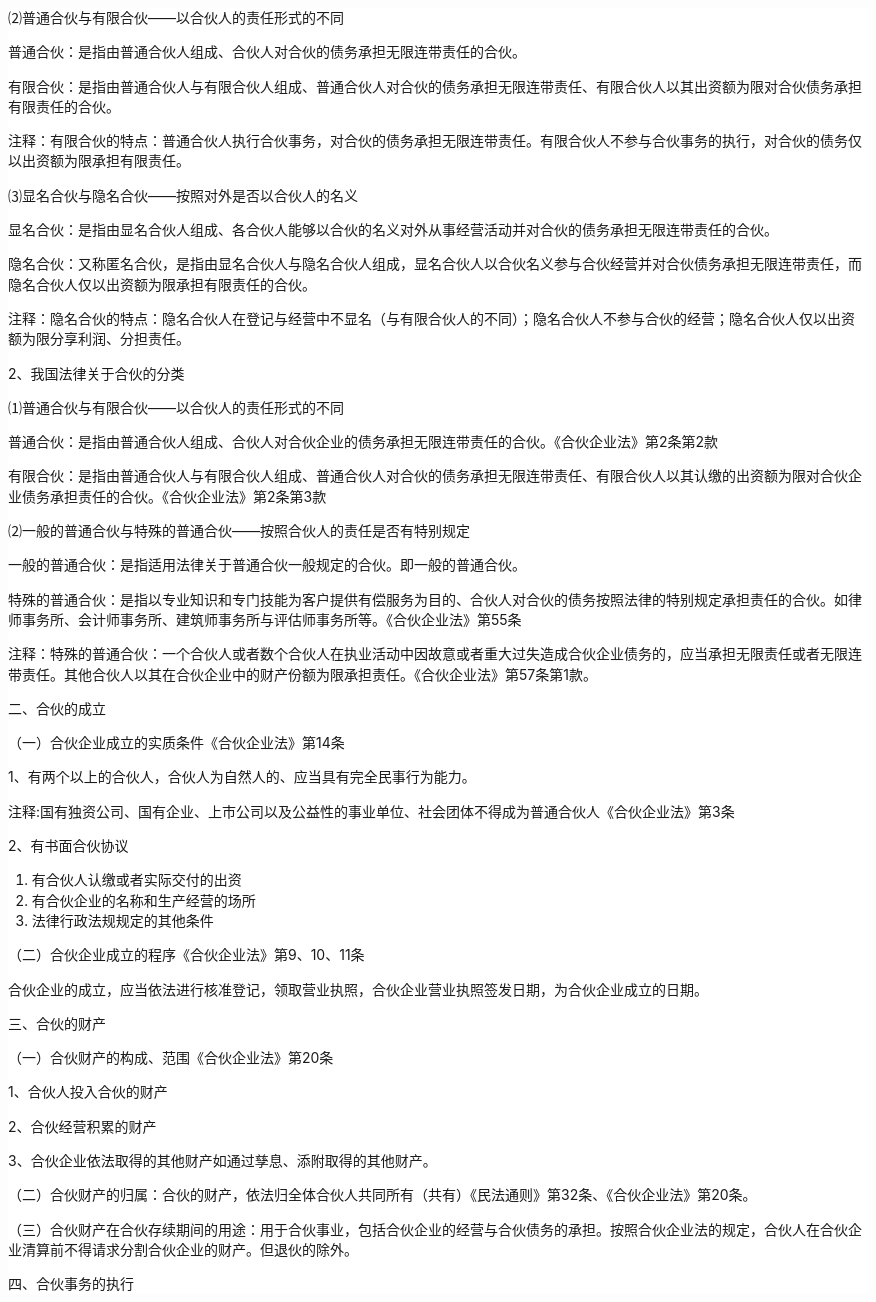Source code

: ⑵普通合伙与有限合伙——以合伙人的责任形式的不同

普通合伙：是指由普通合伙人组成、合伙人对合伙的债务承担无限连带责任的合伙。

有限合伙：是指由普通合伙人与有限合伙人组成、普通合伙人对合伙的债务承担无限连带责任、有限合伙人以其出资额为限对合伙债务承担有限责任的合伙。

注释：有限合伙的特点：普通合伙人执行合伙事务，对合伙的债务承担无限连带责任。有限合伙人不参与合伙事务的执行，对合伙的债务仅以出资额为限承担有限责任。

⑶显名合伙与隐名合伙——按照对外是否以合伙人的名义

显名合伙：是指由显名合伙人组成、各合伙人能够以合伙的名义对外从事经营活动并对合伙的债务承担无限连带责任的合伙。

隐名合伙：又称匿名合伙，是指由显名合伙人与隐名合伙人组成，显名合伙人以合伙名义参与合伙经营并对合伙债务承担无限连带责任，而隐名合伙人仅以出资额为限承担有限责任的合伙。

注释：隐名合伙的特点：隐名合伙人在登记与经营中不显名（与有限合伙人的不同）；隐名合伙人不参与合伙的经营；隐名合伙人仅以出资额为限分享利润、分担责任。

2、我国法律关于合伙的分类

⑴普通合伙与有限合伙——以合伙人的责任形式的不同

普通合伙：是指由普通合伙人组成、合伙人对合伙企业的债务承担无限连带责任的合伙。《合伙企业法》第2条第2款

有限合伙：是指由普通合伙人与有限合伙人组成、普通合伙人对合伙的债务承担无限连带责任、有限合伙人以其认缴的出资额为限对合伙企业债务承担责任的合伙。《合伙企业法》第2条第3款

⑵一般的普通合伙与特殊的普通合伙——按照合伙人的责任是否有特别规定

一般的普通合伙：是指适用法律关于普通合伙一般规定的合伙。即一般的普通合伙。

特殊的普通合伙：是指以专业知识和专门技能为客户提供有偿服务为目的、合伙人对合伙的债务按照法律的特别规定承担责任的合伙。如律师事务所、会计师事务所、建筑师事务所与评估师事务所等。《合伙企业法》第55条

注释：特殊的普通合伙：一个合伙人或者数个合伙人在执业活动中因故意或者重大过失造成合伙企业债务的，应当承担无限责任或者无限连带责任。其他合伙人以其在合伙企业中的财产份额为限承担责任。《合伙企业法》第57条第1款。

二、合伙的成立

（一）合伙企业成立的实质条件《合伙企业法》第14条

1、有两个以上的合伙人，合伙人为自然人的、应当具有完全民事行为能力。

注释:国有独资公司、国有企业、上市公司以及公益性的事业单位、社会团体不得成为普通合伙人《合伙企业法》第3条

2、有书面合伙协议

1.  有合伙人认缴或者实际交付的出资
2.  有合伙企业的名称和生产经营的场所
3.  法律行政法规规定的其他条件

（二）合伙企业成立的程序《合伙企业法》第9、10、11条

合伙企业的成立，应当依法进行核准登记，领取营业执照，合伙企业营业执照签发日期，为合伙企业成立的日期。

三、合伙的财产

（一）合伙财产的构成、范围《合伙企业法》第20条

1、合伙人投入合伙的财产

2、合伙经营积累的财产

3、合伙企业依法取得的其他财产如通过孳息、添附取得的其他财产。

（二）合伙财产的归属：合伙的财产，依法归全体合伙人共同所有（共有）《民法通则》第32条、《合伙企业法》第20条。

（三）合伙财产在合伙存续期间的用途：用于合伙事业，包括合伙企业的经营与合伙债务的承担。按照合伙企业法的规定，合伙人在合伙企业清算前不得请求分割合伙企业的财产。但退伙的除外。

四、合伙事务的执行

= Task directions =
Rewrite every non-blank line of the entries above as a Markdown table with two columns, "Row" for the row number and "Line" for the line itself. Leave the pictures out of the table.

= Written solution =
| Row | Line |
|---|---|
| 1 | Source code |
| 2 | : ⑵普通合伙与有限合伙——以合伙人的责任形式的不同 |
| 3 | 普通合伙：是指由普通合伙人组成、合伙人对合伙的债务承担无限连带责任的合伙。 |
| 4 | 有限合伙：是指由普通合伙人与有限合伙人组成、普通合伙人对合伙的债务承担无限连带责任、有限合伙人以其出资额为限对合伙债务承担有限责任的合伙。 |
| 5 | 注释：有限合伙的特点：普通合伙人执行合伙事务，对合伙的债务承担无限连带责任。有限合伙人不参与合伙事务的执行，对合伙的债务仅以出资额为限承担有限责任。 |
| 6 | ⑶显名合伙与隐名合伙——按照对外是否以合伙人的名义 |
| 7 | 显名合伙：是指由显名合伙人组成、各合伙人能够以合伙的名义对外从事经营活动并对合伙的债务承担无限连带责任的合伙。 |
| 8 | 隐名合伙：又称匿名合伙，是指由显名合伙人与隐名合伙人组成，显名合伙人以合伙名义参与合伙经营并对合伙债务承担无限连带责任，而隐名合伙人仅以出资额为限承担有限责任的合伙。 |
| 9 | 注释：隐名合伙的特点：隐名合伙人在登记与经营中不显名（与有限合伙人的不同）；隐名合伙人不参与合伙的经营；隐名合伙人仅以出资额为限分享利润、分担责任。 |
| 10 | 2、我国法律关于合伙的分类 |
| 11 | ⑴普通合伙与有限合伙——以合伙人的责任形式的不同 |
| 12 | 普通合伙：是指由普通合伙人组成、合伙人对合伙企业的债务承担无限连带责任的合伙。《合伙企业法》第2条第2款 |
| 13 | 有限合伙：是指由普通合伙人与有限合伙人组成、普通合伙人对合伙的债务承担无限连带责任、有限合伙人以其认缴的出资额为限对合伙企业债务承担责任的合伙。《合伙企业法》第2条第3款 |
| 14 | ⑵一般的普通合伙与特殊的普通合伙——按照合伙人的责任是否有特别规定 |
| 15 | 一般的普通合伙：是指适用法律关于普通合伙一般规定的合伙。即一般的普通合伙。 |
| 16 | 特殊的普通合伙：是指以专业知识和专门技能为客户提供有偿服务为目的、合伙人对合伙的债务按照法律的特别规定承担责任的合伙。如律师事务所、会计师事务所、建筑师事务所与评估师事务所等。《合伙企业法》第55条 |
| 17 | 注释：特殊的普通合伙：一个合伙人或者数个合伙人在执业活动中因故意或者重大过失造成合伙企业债务的，应当承担无限责任或者无限连带责任。其他合伙人以其在合伙企业中的财产份额为限承担责任。《合伙企业法》第57条第1款。 |
| 18 | 二、合伙的成立 |
| 19 | （一）合伙企业成立的实质条件《合伙企业法》第14条 |
| 20 | 1、有两个以上的合伙人，合伙人为自然人的、应当具有完全民事行为能力。 |
| 21 | 注释:国有独资公司、国有企业、上市公司以及公益性的事业单位、社会团体不得成为普通合伙人《合伙企业法》第3条 |
| 22 | 2、有书面合伙协议 |
| 23 | 1.  有合伙人认缴或者实际交付的出资 |
| 24 | 2.  有合伙企业的名称和生产经营的场所 |
| 25 | 3.  法律行政法规规定的其他条件 |
| 26 | （二）合伙企业成立的程序《合伙企业法》第9、10、11条 |
| 27 | 合伙企业的成立，应当依法进行核准登记，领取营业执照，合伙企业营业执照签发日期，为合伙企业成立的日期。 |
| 28 | 三、合伙的财产 |
| 29 | （一）合伙财产的构成、范围《合伙企业法》第20条 |
| 30 | 1、合伙人投入合伙的财产 |
| 31 | 2、合伙经营积累的财产 |
| 32 | 3、合伙企业依法取得的其他财产如通过孳息、添附取得的其他财产。 |
| 33 | （二）合伙财产的归属：合伙的财产，依法归全体合伙人共同所有（共有）《民法通则》第32条、《合伙企业法》第20条。 |
| 34 | （三）合伙财产在合伙存续期间的用途：用于合伙事业，包括合伙企业的经营与合伙债务的承担。按照合伙企业法的规定，合伙人在合伙企业清算前不得请求分割合伙企业的财产。但退伙的除外。 |
| 35 | 四、合伙事务的执行 |